To tap into these networks and disburse funds, Ingo Push provides companies with the bank sponsorship, intelligent routing, consolidated settlement, communication and reconciliation tools they need to execute payments, Edwards says.
“With Ingo Push, companies can choose from multiple integration options to get set up and begin issuing instant funds to customers, save money on payment operations, and create new lines of revenue,” he says.
“The customer experience of real-time disbursement is significantly different from paper cheque or ACH funding.”
Edwards cites the insurance industry as an example: “Today, once a customer is approved for a claims payout, the insurer authorises payment.
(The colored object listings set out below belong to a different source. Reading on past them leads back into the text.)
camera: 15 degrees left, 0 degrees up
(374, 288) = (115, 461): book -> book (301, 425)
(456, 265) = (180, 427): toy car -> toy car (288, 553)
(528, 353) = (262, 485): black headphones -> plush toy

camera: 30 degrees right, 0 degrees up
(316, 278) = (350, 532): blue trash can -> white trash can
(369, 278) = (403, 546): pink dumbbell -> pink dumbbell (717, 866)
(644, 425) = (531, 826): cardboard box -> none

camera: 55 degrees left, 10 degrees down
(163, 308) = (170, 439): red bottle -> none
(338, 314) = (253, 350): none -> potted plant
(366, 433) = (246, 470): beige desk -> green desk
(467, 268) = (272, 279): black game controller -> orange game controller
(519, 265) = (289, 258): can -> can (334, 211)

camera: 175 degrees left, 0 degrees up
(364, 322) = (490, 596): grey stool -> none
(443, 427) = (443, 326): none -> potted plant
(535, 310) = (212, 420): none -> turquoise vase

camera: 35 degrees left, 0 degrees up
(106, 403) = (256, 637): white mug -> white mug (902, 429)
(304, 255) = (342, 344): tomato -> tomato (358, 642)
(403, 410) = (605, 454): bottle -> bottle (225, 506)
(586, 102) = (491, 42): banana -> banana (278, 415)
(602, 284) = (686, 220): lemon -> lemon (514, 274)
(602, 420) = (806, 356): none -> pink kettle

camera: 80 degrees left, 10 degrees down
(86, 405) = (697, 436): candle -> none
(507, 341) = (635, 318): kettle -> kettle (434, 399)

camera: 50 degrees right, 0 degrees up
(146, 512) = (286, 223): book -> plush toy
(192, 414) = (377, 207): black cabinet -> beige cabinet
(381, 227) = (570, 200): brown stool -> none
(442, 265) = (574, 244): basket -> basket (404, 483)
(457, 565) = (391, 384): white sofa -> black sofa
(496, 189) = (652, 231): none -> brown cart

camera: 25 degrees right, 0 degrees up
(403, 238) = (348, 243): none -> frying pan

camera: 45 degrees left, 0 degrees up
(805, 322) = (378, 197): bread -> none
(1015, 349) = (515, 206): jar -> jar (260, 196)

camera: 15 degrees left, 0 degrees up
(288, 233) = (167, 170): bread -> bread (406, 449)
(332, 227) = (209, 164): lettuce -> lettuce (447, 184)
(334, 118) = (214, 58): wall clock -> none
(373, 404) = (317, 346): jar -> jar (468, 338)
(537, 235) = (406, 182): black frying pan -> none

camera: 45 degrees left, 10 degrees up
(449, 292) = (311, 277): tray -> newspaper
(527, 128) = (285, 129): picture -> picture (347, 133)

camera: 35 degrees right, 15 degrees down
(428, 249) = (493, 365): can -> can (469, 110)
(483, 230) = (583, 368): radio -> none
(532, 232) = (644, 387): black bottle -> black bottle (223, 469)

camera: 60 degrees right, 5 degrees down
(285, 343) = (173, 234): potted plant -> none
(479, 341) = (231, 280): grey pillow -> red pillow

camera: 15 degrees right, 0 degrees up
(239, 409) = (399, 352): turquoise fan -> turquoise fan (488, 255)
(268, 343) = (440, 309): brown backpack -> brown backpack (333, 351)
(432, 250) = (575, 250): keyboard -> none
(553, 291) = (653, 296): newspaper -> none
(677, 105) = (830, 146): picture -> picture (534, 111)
They issue a paper cheque, incurring time and expense to print and mail it, and track payment. On receiving it, the customer must cash the cheque, wait for it to clear in their account, and transfer it to whatever payment account they use for their car or home.”
Edwards says that, with push payments and real-time disbursement, the insurer can authorise payment, instantly sending an electronic notification to customers via SMS or email.
“The customer clicks on a link to accept payment and chooses the destination account for their funds,” he explains. “Fully settled funds arrive within minutes, and the customer can immediately use them to pay a repairer or contractor.”
Edwards views companies such as Zelle and PayPal as partners. “Ingo Money powers the instant money economy by enabling real-time money movement from any source to any destination,” he says.
“Our ‘network of networks’ enables customers to choose how and where to be paid, including nearly any prepaid, credit or debit card as well as online accounts like Amazon and PayPal. Zelle and PayPal are two of the leading destinations to which customers want to send and receive funds.
“Our Ingo Money-Zelle partnership makes it easier for banks to provide a nearly complete network of endpoints in the US for corporate disbursements, covering bank accounts, online wallets and the cards in recipients’ pockets. As part of that, Zelle allows companies to instantly push funds for loans, insurance payouts, vouchers or any other type of payment directly to a person’s Zelle account.”
Edwards is positive about US faster payments initiatives such as the Federal Reserve’s consultation about developing real-time rails. “These initiatives emphasise the creation of new payment rails and technologies,” he says.
“We’re excited to see them succeed, as companies and consumers both stand to benefit. But any effort to build something new will take much time and money, while businesses still need a way to meet customer demand for instant payments today.”
He adds: “Ingo Money fills that need now. Our focus is on helping business quickly make use of currently available payment rails to realise instant payments. If these industry initiatives ultimately produce a real-time payments system, Ingo Money will connect to it within our network of networks, so that companies can leverage it as well.”
“Quite a lot of players are providing B2C disbursement capabilities now,” says senior Aite Group analyst Talie Baker.
“What I like about Ingo Money’s platform is that it gives businesses the ability to connect to a variety of payment rails for making disbursements. A business can plug into the Ingo platform and begin offering disbursements via push-to-card, Zelle, ACH – whatever method a company wants to use.”
Ingo lets companies provide customers with a choice in how they want to receive payments, Baker adds.
“This is becoming a critical part of the payment experience for all companies making disbursements – consumers want a choice. With push-to-card, Ingo also enables real-time disbursements, which is going to quickly become table stakes as real-time payments go mainstream in the US over the next couple of years.”